Fortunately, the government has made changes to the Employment Insurance Act to make it easier for Canadians to qualify for Employment Insurance (EI) benefits.
In addition, there are several new programs that are retroactive to September 27. One of these programs is the Canada Recovery Benefit (CRB).
The CRB provides income support to employed and self-employed individuals who are directly affected by COVID-19 and are not entitled to EI benefits.
Canada Recovery Benefit (CRB)
The CRB provides $500 per week for a maximum of 26 weeks. Applications open on October 12 and are available through the CRA website.
The eligibility requirements for the CRB are similar to the CERB. To qualify, you must meet the following criteria:
- You must reside in Canada.
- You did not quit your job voluntarily.
- You are not receiving EI, workers’ compensation, short-term disability, or the Québec Parental Insurance Plan (QPIP).
- You are not receiving income from the Canada Recovery Caregiving Benefit (CRCB) or the Canada Recovery Sickness Benefit (CRSB) during the particular two-week period.
- You have a valid SIN and are at least 15 years old.

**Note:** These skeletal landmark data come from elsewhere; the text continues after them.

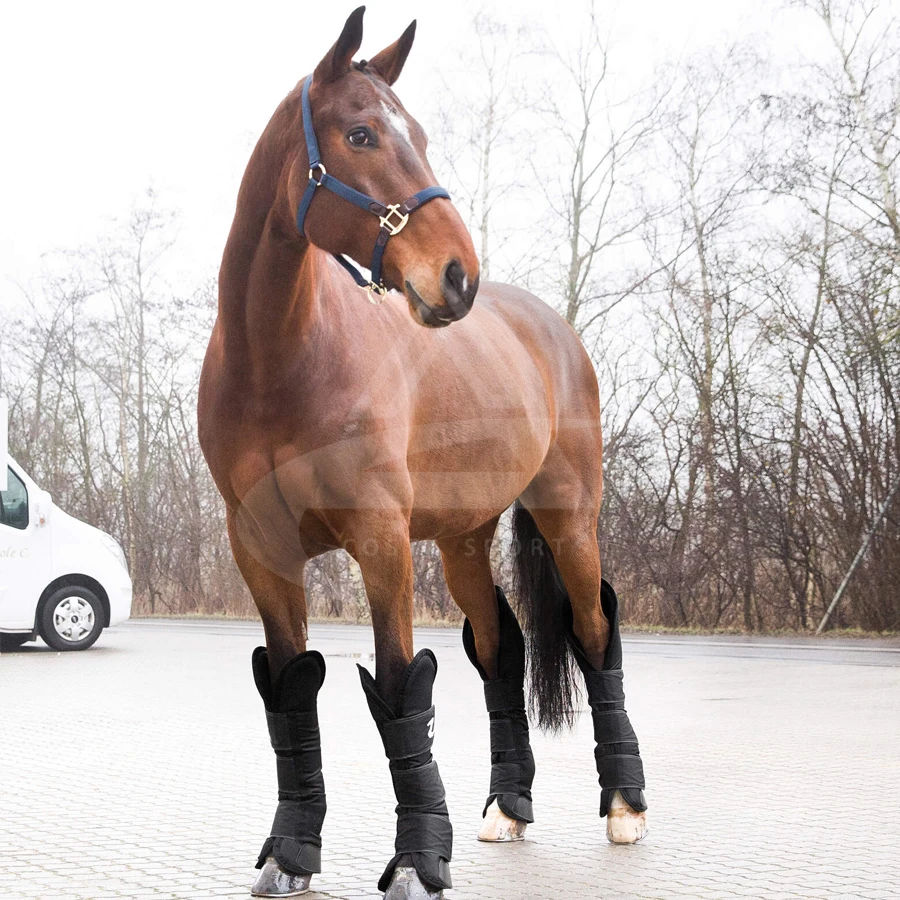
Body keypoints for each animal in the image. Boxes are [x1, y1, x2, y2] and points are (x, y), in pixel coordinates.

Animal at [198, 8, 648, 899]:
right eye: (362, 133)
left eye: (424, 136)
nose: (457, 276)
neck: (278, 363)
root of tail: (552, 329)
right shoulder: (261, 550)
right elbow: (291, 691)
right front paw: (291, 853)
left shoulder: (381, 540)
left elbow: (401, 686)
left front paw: (415, 860)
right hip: (464, 538)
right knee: (500, 650)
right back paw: (508, 806)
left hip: (569, 520)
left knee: (593, 632)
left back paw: (624, 805)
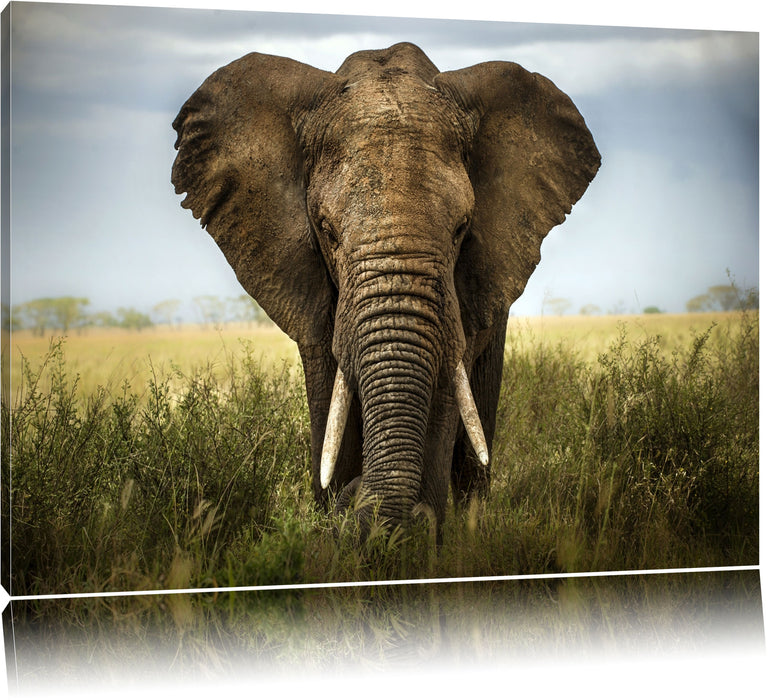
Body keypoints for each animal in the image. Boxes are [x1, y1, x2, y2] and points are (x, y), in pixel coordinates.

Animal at [171, 42, 600, 538]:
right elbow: (329, 395)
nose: (357, 499)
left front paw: (416, 534)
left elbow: (444, 391)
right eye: (327, 231)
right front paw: (338, 516)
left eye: (461, 229)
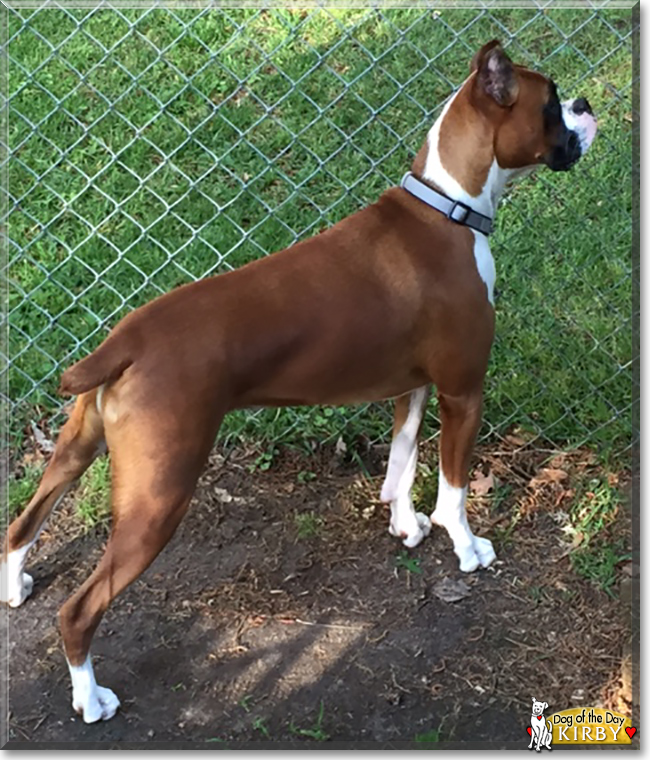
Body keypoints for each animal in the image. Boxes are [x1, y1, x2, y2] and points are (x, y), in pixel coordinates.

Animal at [0, 43, 596, 724]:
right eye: (551, 102)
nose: (586, 104)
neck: (447, 207)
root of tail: (128, 339)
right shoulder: (461, 392)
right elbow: (454, 487)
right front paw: (467, 548)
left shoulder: (411, 389)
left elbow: (401, 461)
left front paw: (405, 525)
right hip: (158, 496)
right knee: (80, 608)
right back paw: (90, 697)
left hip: (77, 450)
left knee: (21, 526)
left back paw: (16, 587)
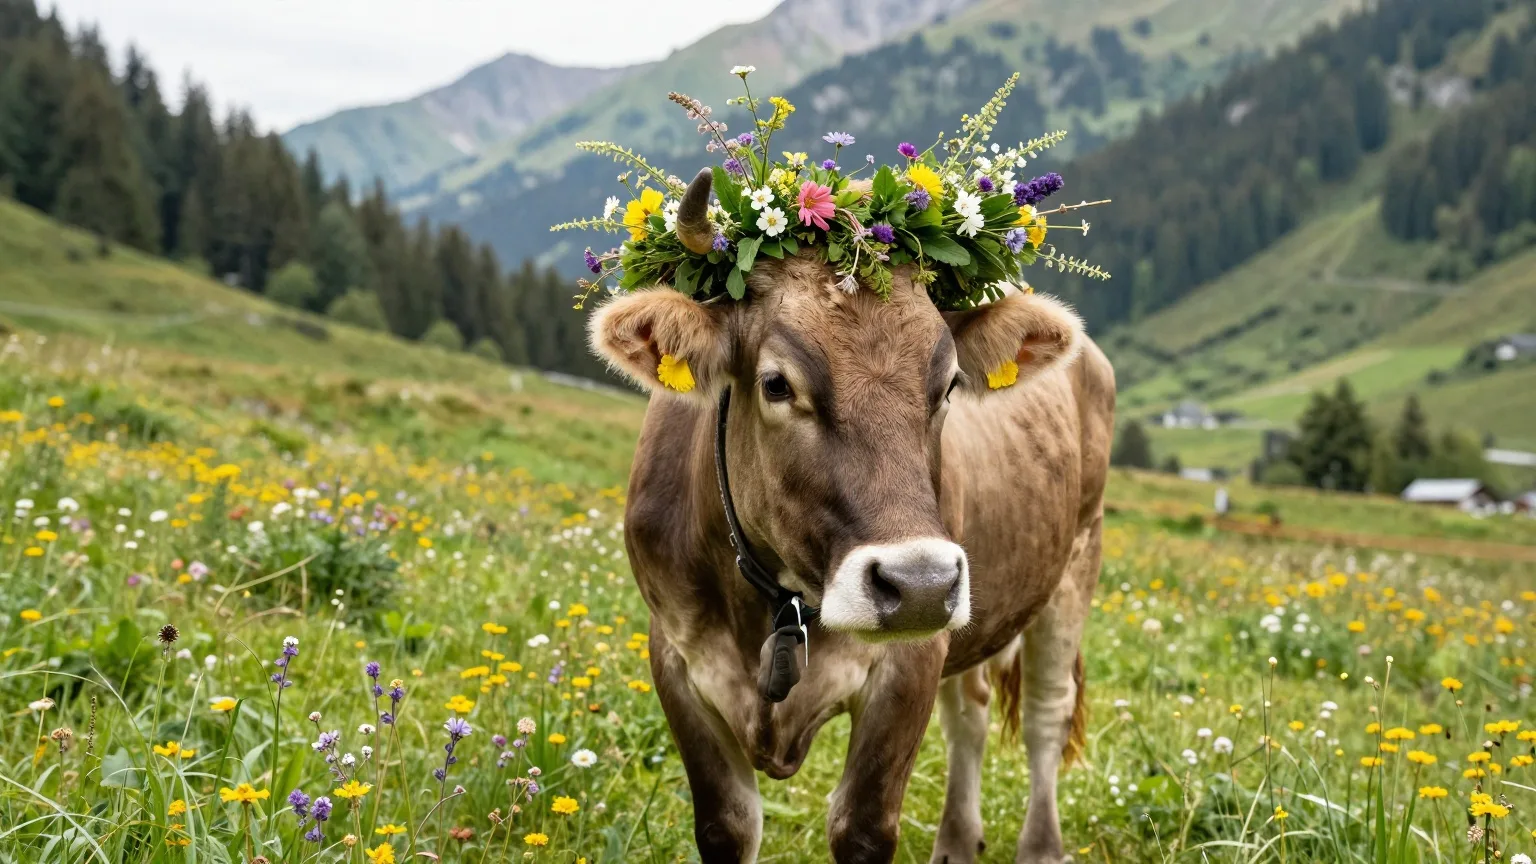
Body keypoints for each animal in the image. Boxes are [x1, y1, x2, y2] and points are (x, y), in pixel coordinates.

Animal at [589, 170, 1114, 864]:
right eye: (776, 384)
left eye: (949, 386)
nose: (919, 584)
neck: (774, 606)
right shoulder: (675, 656)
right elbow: (727, 826)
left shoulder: (911, 664)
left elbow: (862, 828)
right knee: (970, 711)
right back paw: (956, 839)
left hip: (1073, 563)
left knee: (1045, 715)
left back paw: (1040, 845)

- You had employment and/or self-employment income of at least $5,000 in 2019 or 2020.
- You have stopped working due to the COVID-19 pandemic or have seen your income drop by at least 50% for the subject two-week period.
- You are available and looking for work.
CRB runs through September 2021
The new program is expected to be in place for one year, from September 27, 2020 to September 25, 2021. Applications are made through the CRA for specific two-week periods at a time. All applications must be made within 60 days after the end of the two-week period for which you are applying.
Unlike the CERB, income tax of 10% will be withheld from CRB payments. If your income exceeds $38,000 for 2020 or 2021, you will be required to repay an amount equal to 50 cents per dollar of income earned in that year above $38,000 — up to the total amount of the CRB received in the given year.
Investment opportunities
One way to maximize your CRA cash payments is to invest in high-quality, dividend-paying stocks.
Consider a stock like Toronto-Dominion Bank (TSX:TD)(NYSE:TD).
The market sell-off in March sent shares of TD tumbling from the mid $70s to less than $50. The stock has bounced back from the March lows to $63.41, as of this writing. The current dividend yield is 4.99%. TD has been consistently paying a dividend to investors since 1857!
TD has also been a great investment over the past two decades. A $10,000 investment in TD 25 years ago would now be worth approximately $244,000, with the dividends reinvested. By reinvesting dividends, you delay taking the income and add more shares to your investment. Over time, this dividend reinvestment can turn even small initial investments into consistent income generators.